Of the lines below, count those containing the word "labels". Reply with the number alone.
::::
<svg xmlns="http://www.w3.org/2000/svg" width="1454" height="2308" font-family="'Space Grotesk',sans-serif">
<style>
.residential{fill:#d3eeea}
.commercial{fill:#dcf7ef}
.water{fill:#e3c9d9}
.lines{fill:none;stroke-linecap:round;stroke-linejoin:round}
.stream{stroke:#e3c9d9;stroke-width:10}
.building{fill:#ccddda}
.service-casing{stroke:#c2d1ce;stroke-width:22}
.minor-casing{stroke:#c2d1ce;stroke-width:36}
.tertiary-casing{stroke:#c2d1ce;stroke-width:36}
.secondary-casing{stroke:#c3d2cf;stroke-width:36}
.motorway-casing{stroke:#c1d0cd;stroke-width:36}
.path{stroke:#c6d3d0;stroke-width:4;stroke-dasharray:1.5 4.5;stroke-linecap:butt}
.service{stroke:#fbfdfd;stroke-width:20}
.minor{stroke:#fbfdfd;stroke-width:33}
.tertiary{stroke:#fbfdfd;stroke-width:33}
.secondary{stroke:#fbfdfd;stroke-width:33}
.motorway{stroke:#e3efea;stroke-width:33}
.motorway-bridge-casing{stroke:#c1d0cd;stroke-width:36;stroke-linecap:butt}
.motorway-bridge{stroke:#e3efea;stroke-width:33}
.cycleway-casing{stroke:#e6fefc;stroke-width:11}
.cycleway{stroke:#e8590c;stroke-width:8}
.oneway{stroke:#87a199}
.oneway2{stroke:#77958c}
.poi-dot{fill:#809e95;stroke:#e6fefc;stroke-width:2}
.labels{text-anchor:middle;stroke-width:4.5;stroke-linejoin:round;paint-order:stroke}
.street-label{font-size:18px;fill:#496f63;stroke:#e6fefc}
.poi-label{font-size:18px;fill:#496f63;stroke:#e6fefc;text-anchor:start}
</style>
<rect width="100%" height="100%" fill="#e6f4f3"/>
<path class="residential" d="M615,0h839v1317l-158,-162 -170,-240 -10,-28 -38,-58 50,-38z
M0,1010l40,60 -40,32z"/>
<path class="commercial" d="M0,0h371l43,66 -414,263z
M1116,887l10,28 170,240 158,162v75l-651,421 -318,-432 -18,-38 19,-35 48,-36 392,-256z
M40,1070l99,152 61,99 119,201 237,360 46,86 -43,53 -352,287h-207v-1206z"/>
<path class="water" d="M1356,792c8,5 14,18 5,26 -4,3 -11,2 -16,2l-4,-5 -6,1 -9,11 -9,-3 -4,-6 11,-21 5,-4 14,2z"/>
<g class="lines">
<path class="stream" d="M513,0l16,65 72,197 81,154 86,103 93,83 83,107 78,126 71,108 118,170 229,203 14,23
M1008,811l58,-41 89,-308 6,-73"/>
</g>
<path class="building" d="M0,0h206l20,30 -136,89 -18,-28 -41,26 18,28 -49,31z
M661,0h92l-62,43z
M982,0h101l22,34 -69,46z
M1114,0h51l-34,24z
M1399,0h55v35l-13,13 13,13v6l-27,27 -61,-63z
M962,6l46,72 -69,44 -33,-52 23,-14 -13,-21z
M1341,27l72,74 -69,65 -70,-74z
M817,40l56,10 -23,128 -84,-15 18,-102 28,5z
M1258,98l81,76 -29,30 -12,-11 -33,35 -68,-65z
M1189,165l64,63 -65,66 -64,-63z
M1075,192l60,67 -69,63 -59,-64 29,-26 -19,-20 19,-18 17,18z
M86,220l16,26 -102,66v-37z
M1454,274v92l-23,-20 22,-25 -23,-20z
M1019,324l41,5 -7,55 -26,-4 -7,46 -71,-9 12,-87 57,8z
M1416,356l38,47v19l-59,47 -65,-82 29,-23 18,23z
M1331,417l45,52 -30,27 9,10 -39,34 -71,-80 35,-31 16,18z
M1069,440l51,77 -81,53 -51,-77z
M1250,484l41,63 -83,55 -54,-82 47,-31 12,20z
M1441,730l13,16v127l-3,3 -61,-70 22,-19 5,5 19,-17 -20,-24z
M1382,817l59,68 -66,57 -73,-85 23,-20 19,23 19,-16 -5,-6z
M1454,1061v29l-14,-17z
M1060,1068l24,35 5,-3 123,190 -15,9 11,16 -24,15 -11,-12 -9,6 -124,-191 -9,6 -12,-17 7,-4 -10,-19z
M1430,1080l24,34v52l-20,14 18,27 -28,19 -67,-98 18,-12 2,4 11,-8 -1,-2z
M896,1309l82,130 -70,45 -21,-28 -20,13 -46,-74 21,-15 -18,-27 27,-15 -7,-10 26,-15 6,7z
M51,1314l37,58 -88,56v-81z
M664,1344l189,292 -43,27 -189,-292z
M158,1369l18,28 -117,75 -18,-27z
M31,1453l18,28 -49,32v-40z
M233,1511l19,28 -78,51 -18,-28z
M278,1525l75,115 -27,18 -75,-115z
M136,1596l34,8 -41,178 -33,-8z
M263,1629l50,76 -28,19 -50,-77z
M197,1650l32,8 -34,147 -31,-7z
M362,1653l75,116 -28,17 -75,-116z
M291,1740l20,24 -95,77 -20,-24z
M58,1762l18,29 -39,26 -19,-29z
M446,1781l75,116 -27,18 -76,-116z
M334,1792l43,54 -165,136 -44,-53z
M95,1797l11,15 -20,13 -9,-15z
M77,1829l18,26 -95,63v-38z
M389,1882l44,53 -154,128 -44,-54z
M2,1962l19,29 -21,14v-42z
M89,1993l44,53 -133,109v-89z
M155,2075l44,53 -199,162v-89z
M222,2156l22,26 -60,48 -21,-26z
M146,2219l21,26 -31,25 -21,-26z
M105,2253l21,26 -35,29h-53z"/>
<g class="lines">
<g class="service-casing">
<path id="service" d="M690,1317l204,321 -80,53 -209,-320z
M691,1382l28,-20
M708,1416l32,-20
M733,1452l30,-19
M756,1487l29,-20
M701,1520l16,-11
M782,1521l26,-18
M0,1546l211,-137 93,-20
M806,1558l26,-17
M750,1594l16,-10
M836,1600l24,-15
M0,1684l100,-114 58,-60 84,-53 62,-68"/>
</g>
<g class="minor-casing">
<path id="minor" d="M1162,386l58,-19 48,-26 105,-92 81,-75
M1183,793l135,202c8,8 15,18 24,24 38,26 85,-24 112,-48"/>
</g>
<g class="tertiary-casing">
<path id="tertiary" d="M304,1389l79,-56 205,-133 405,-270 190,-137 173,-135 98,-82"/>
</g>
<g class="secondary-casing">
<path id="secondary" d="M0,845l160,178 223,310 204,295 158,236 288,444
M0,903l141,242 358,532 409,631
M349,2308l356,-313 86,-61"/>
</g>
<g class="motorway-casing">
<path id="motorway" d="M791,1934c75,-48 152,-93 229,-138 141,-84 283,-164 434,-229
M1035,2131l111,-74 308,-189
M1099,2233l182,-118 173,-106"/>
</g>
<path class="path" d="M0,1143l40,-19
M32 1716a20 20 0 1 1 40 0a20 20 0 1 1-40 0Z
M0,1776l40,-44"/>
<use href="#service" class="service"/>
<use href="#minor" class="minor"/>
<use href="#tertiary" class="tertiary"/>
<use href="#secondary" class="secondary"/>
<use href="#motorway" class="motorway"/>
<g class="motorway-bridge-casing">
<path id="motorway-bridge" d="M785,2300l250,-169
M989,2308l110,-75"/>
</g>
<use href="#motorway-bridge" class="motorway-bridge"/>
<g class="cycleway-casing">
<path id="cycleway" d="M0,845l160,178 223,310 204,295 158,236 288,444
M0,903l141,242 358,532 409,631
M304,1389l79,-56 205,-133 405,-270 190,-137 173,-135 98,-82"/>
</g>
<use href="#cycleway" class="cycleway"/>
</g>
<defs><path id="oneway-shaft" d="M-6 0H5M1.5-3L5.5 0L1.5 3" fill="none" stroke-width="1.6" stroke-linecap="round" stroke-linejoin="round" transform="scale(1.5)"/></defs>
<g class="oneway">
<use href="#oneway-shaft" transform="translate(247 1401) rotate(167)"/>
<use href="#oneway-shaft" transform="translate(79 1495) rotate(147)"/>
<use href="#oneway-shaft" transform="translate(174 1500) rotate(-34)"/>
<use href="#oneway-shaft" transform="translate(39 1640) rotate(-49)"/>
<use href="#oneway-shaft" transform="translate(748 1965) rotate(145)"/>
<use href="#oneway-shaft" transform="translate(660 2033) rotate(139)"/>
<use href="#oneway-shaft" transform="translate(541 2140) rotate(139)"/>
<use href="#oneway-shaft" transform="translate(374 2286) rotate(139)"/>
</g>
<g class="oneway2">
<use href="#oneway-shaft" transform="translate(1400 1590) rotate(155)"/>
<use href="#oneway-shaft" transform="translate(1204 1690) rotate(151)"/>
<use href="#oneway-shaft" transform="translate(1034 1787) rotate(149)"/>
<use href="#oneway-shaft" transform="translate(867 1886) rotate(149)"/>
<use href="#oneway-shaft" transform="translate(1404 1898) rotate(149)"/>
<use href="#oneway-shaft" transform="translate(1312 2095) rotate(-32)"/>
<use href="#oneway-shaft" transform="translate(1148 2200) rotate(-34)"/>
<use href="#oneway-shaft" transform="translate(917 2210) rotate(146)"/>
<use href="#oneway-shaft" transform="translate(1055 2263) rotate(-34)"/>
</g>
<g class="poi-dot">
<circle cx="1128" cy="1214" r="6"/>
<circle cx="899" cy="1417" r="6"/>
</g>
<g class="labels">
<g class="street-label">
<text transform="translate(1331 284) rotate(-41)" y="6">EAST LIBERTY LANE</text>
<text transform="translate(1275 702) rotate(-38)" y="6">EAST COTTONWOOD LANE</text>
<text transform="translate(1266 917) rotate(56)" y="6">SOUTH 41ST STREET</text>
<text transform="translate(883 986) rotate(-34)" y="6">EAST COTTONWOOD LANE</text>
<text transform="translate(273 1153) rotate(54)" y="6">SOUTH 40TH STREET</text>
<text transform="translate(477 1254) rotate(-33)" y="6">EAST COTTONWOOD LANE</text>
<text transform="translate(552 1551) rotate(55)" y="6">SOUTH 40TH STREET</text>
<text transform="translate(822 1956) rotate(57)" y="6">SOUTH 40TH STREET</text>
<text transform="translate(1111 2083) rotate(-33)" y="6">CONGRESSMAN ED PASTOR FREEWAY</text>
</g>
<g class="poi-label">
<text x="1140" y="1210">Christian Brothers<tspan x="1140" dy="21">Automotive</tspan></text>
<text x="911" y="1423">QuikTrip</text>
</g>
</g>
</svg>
::::
=== RESPONSE AREA ===
2